Roanoke electoral board member Melvin Williams on voting machines, pollbooks and anecdotal turnout

Melvin Williams at right, from his 2009 run for the Virginia House of Delegates
I spoke to Melvin Williams, a Roanoke lawyer and member of the city’s electoral board, about voting machines and pollbooks.
We’ve heard about waits of up to two hours at polling places — due at least in part to a lack of pollbooks and voting machines.
Williams told me the General Assembly banned local governments a few years ago from buying any new voting machines.
“The only option that a registrar has is to try to purchase voting machines from another locality that believes they have extra,” Williams said. “And you can imagine how reluctant they were to sell machines, wanting to hold them for a day just like today.”
Probably the bigger issue, however, is a limited number of pollbooks. Those books used to be kept manually. These days, however, pollbooks are essentially refurbished computers packed with security features and used exclusively for elections. But “budgetary constraints” and a limited supply means a limited number of pollbooks at precincts, Williams said.

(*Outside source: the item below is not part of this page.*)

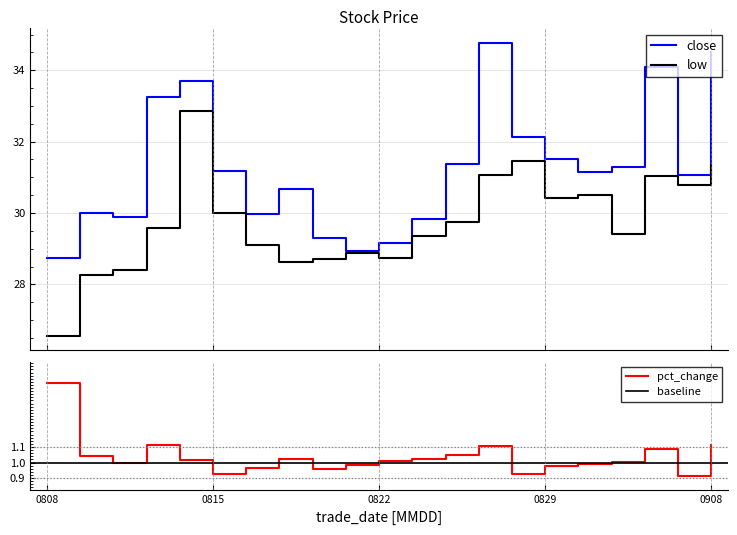

At which category is the sum across all series the highest?

20250814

“I just left the Villa Heights precinct,” Williams said. “We’ve only got two pollbooks there. The ladies there are working as fast as they can, but they’re at about a two-hour wait right now.”
It’s not just a matter of buying as many pollbooks as you can, though. Williams points out that elections with turnout this high come only every four years at best.
“It works out the only time you would need them is in a big presidential election every four years,” Williams said. “The rest of the time they’d just be sitting idle. So there’s a struggle in how much do you need to get through the big elections and not just have a bunch of equipment sitting around.”
Williams, who is moving around the city today to make sure things are going smoothly, said that turnout seems to be very high. And “where I’m seeing the most congestion is in precincts that I’d consider to be heavy Democratic,” he said.
Williams said that observation is purely anecdotal; certainly the 10 a.m. turnout figures from the city registrar don’t seem to bear it out.
– Mason Adams



““where I’m seeing the most congestion is in precincts that I’d consider to be heavy Democratic,’
How convenient. Mason, it would be interesting to see wait times broken down by precinct.